The price an insurance company pays for medical care and medicine is a major cost of doing business. Rising drug costs have also led to declining pharmacy reimbursement rates. These costs are determined by complex formulas that use various criteria such as the actual cost of producing a medication, the cost of dispensing a medication, the location of the pharmacy dispensing a medication and many other factors.
Of course, there are many other issues at play. When a pharmacy retailer enters into an agreement with a payer or PBM, there is a reimbursement rate/formula for brands, generics and specialty pharmaceuticals that is negotiated.
The reimbursement is easy to understand for brands; however, for generics, the payer is likely to move it from a formula to a fixed amount, called the MAC (Maximum Allowable Cost). The payer can adjust the MAC for a generic class, as prices usually decrease due to competition. But the unique issue happening now is generic price inflation. Payers are typically slow in readjusting the reimbursement levels when prices increase.
Competition Among Pharmacies
The medical industry is extremely competitive, and the competition between pharmacies is no less fierce. This has prompted many pharmacies to offer a variety of value-added services such as vaccinations, MTM, med sync, health screenings, and delivery. The pharmacies that thrive in this era of declining pharmacy reimbursement must make the extra effort to attract patients.

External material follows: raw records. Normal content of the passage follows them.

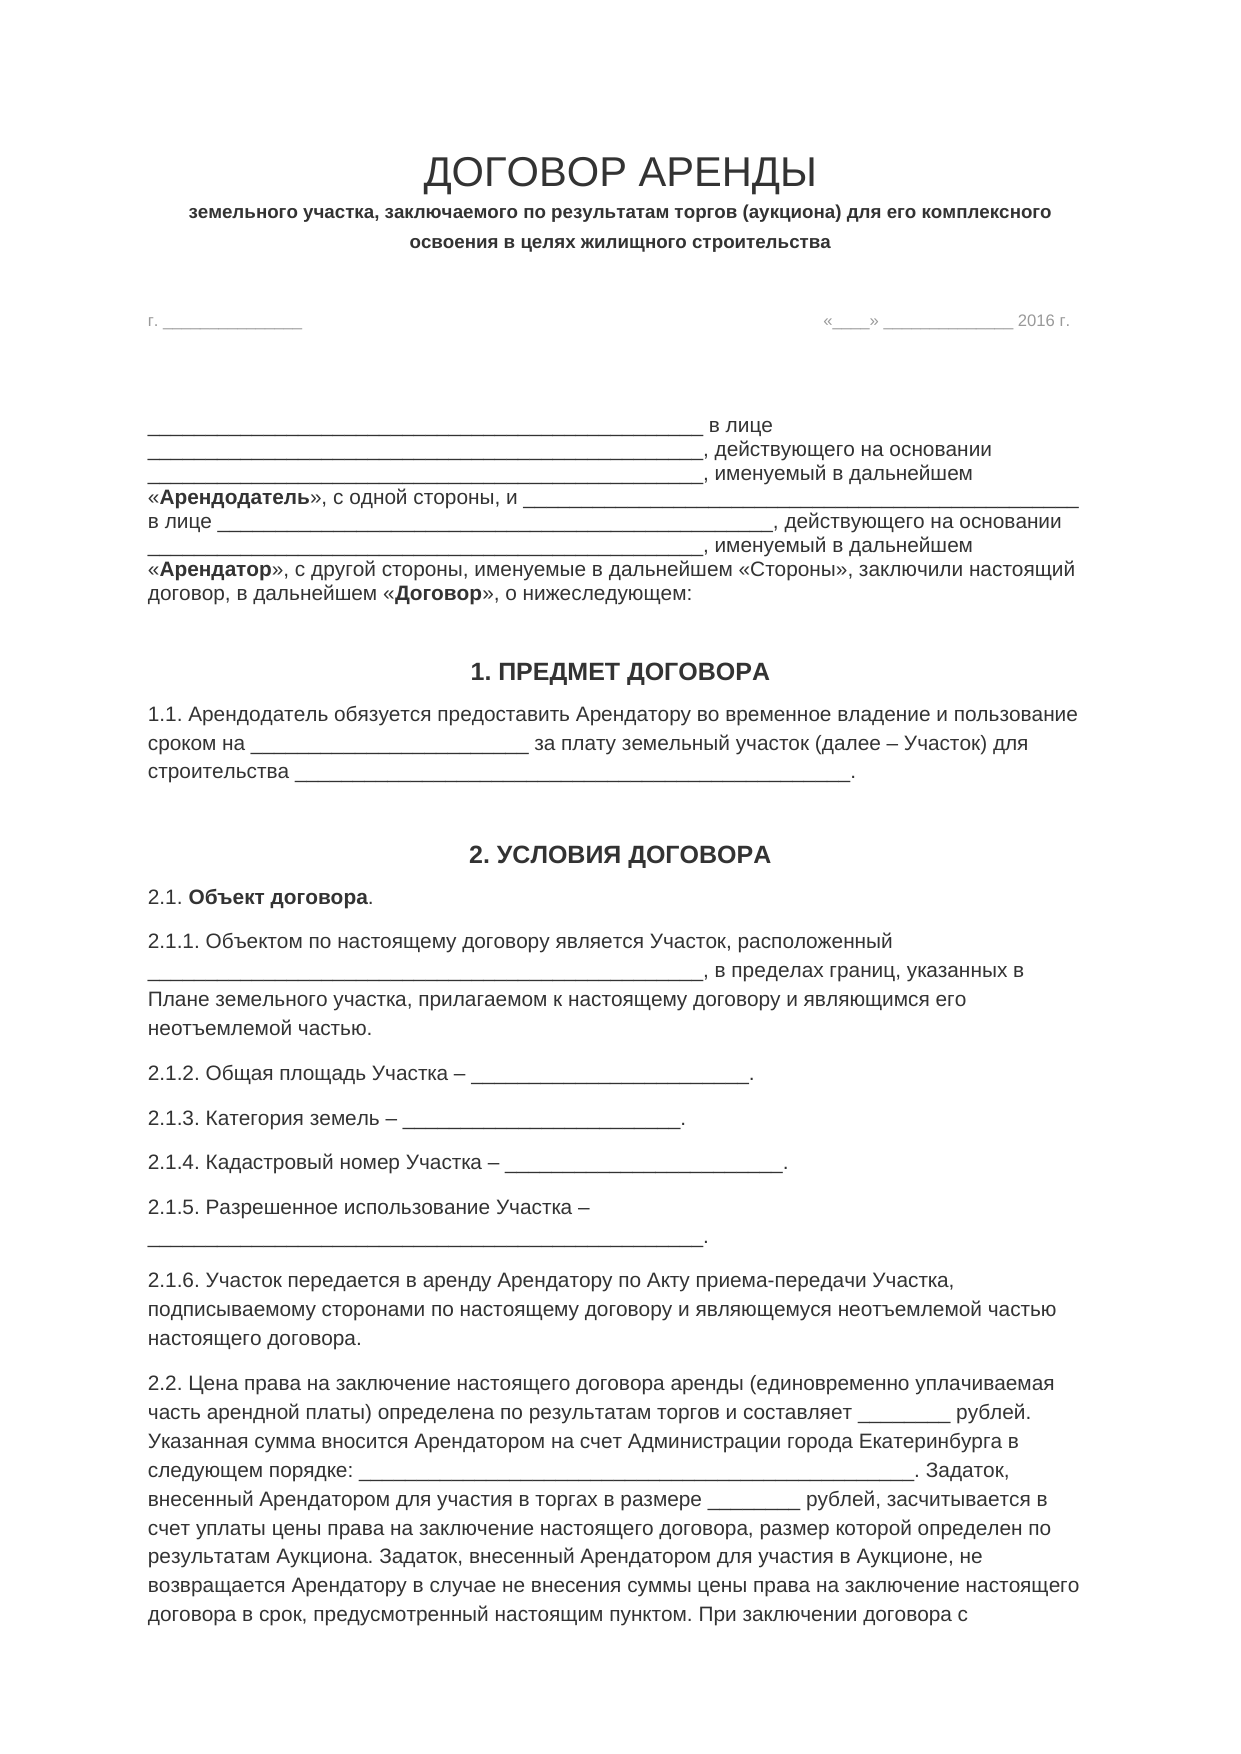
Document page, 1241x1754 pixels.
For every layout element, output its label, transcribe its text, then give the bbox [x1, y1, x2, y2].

table_header г. _______________ [137, 311, 608, 340]
text 2.1.2. Общая площадь Участка – ________________________. [148, 1061, 1092, 1085]
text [148, 1371, 1092, 1626]
text 1. ПРЕДМЕТ ДОГОВОРА [148, 657, 1092, 686]
table_header «____» ______________ 2016 г. [610, 311, 1080, 340]
text 1.1. Арендодатель обязуется предоставить Арендатору во временное владение и пользование сроком на ________________________ за плату земельный участок (далее – Участок) для строительства ________________________________________________. [148, 701, 1092, 783]
text 2.1.5. Разрешенное использование Участка – ________________________________________________. [148, 1194, 1092, 1247]
text 2.1.1. Объектом по настоящему договору является Участок, расположенный ________________________________________________, в пределах границ, указанных в Плане земельного участка, прилагаемом к настоящему договору и являющимся его неотъемлемой частью. [148, 929, 1092, 1040]
text ________________________________________________ в лице ________________________________________________, действующего на основании ________________________________________________, именуемый в дальнейшем «Арендодатель», с одной стороны, и ________________________________________________ в лице ________________________________________________, действующего на основании ________________________________________________, именуемый в дальнейшем «Арендатор», с другой стороны, именуемые в дальнейшем «Стороны», заключили настоящий договор, в дальнейшем «Договор», о нижеследующем: [148, 413, 1092, 605]
text 2.1.4. Кадастровый номер Участка – ________________________. [148, 1150, 1092, 1174]
text 2.1.3. Категория земель – ________________________. [148, 1105, 1092, 1129]
text ДОГОВОР АРЕНДЫ [148, 148, 1092, 196]
text 2. УСЛОВИЯ ДОГОВОРА [148, 840, 1092, 869]
text 2.1.6. Участок передается в аренду Арендатору по Акту приема-передачи Участка, подписываемому сторонами по настоящему договору и являющемуся неотъемлемой частью настоящего договора. [148, 1268, 1092, 1350]
text земельного участка, заключаемого по результатам торгов (аукциона) для его комплексного освоения в целях жилищного строительства [148, 201, 1092, 253]
text 2.1. Объект договора. [148, 885, 1092, 909]
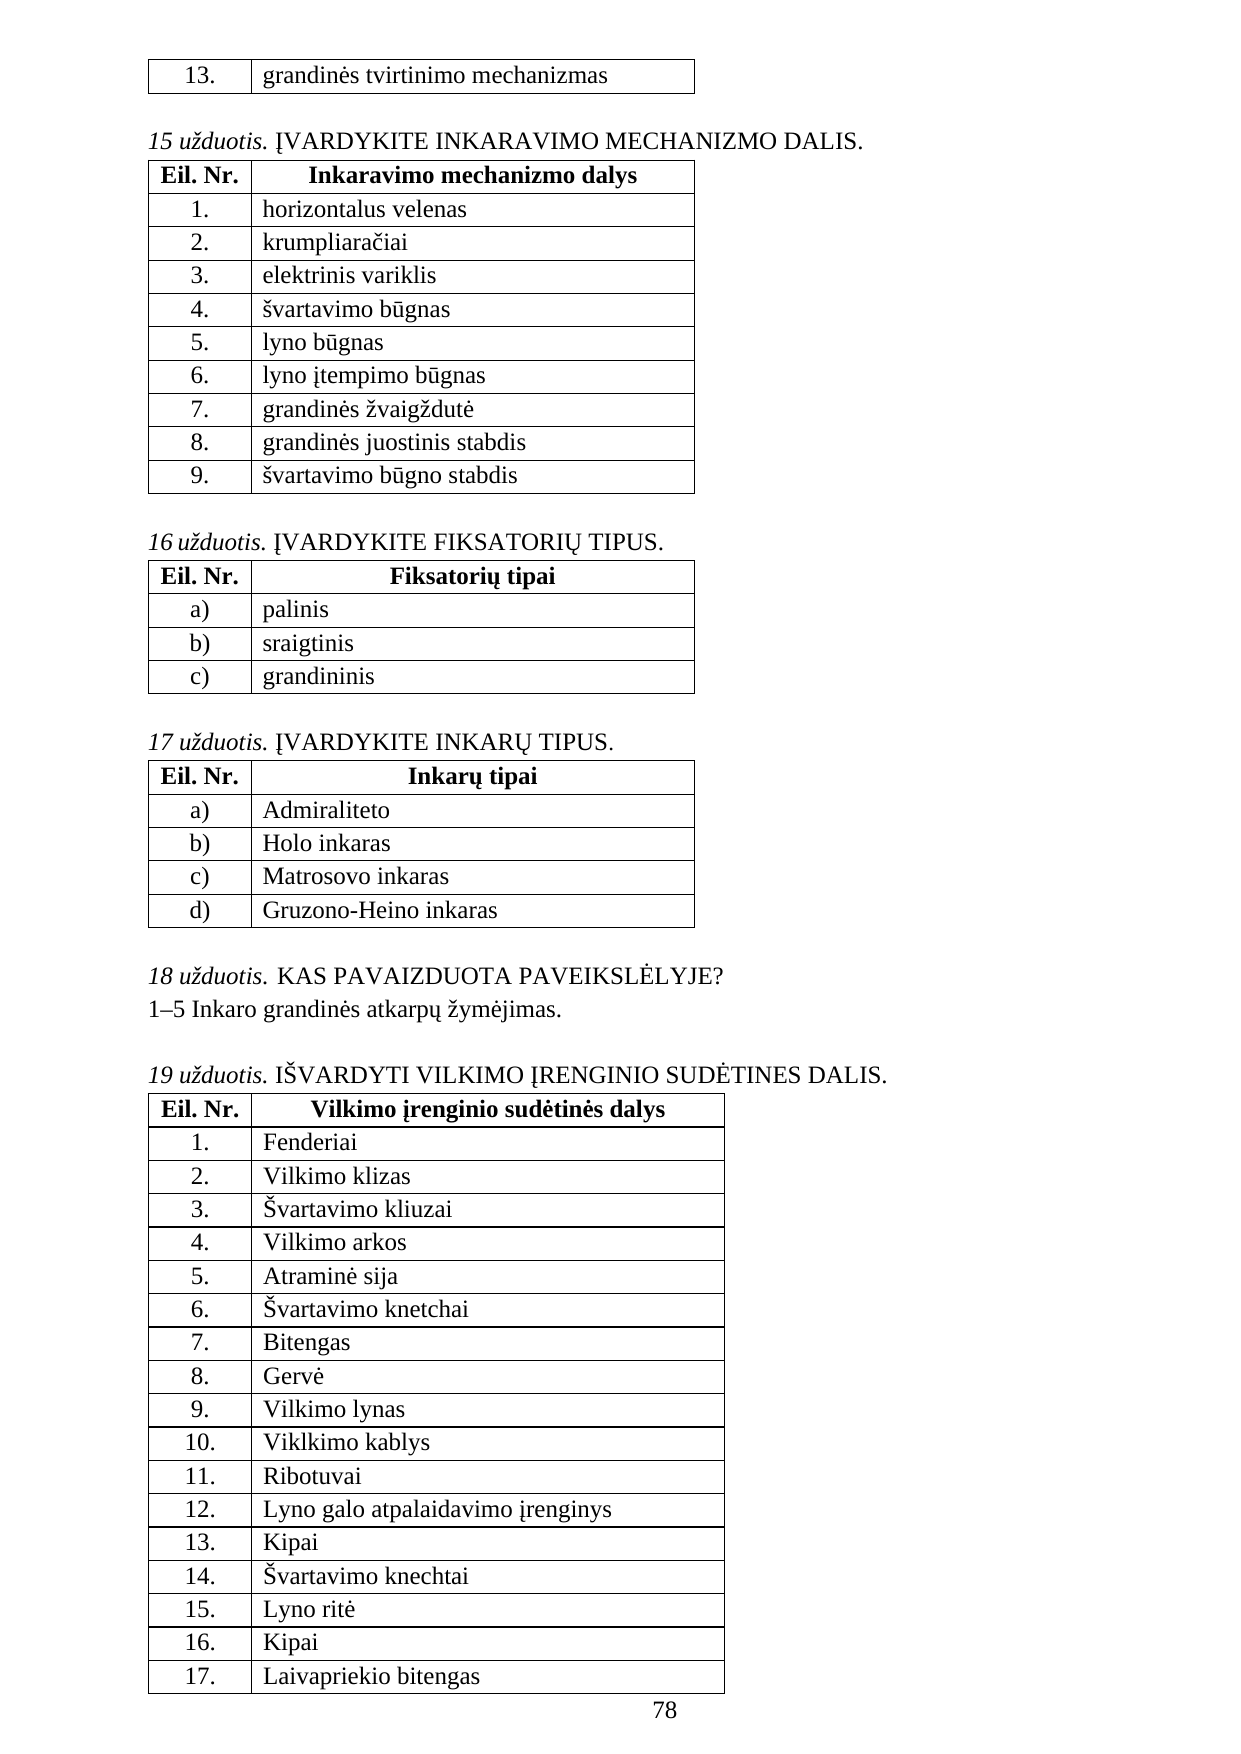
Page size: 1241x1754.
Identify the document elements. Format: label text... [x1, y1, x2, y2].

Most independent pharmacies have slim margins and don’t have large budgets to spend on marketing. If your pharmacy is in a similar situation, the best options may be low-cost advertising, such as web-based ads, and print advertising in local newspapers. For local pharmacies, attending public events at community or extended-care facilities, schools and churches is a great way to set themselves apart from the large chains. The advantage of small pharmacies is their ability to provide personalized services and high levels of interaction between pharmacists and patients.
Providing personalized services also improves customer loyalty and trust. In addition, local services are more convenient for customers. Maintaining an online presence is becoming more important for small pharmacies. Online services such as automated prescription reminders and refill requests are extremely popular. Finally, a local pharmacy is better positioned to educate customers and caretakers on prescription medicines.
In an era of declining pharmacy reimbursement, pharmacies of all sizes must go the extra mile to succeed. Here are three strategies to remain profitable as reimbursement rates continue to shrink:
1. Develop a Specialty
People with specialized knowledge will always be in demand. Develop a specialty and develop relationships with local specialists in your field.
2. Leverage Technology
Technology such as online services, pharmacy automation, adherence packaging, and CRM databases–where you can track patient history–make your pharmacy more valuable to customers.
3. Advertise and Promote
Online advertising is becoming more important, but advertising through newspapers and local television is still viable, particularly in smaller markets. Promoting your store by sponsoring community events is a great way to connect with potential customers where they live.